This comes from the chairman of the Association of Cantonal Chemists and a spokesman for the Federal Office of Public Health (FOPH). He told the Swiss News Agency on Monday that the chief chemists of the cantons where the companies are headquartered should draw up a file on the matter and submit it to the courts. It would then be up to the judges to decide whether a case should be opened.
This is in marked contrast to the treatment of the retailers in the UK. Here, under the Food Safety Act 1990, it is a criminal offence to sell food which is not of the "nature, substance or quality demanded", and it is open to local authority trading standards departments to prosecute those companies which sold adulterated products.
So far, we have not heard anything of the intentions, but it seems possible that there is some reluctance to proceed with an expensive prosecution when the retailers can invoke the "
due diligence" defence. All they have to do is prove that they "took all reasonable precautions and exercised all due diligence to avoid the commission of the offence".
As with the Swiss, it would be interesting if the judges were involved over here, not least to test whether the "plausible deniability" which forms the basis of supermarket control regimes would stand up to scrutiny.

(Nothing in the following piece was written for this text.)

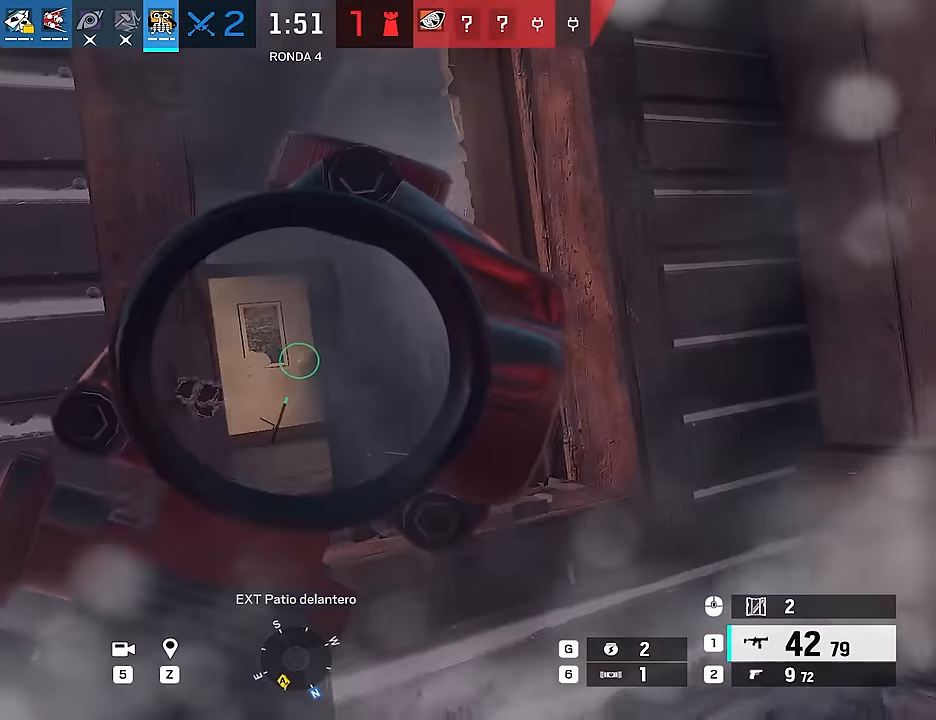
{"keys": ["ctrl", "d"], "mouse": ["right"], "events": [[67, "e", "down"], [67, "mouse_right", "up"], [117, "e", "up"], [117, "mouse_left", "up"], [167, "s", "down"], [217, "mouse_right", "down"], [267, "a", "up"], [267, "d", "down"], [317, "ctrl", "down"], [350, "s", "up"], [400, "ctrl", "up"], [500, "ctrl", "down"]]}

On the wider front though, we now have good evidence of five separate plant groups producing adulterated products on significant scale, potentially representing five discrete sources of horsemeat. This further reinforces the view that we are dealing with an epidemic of fraud.
And while there are
siren voices suggesting that none of this is very important, the scale of the criminal activity is easily equivalent to the Brussels airport
diamond heist. Food adulteration is every bit as much theft as stealing, and a lot less dangerous. Why, for instance, rob a bank when you can make more flogging dead horses?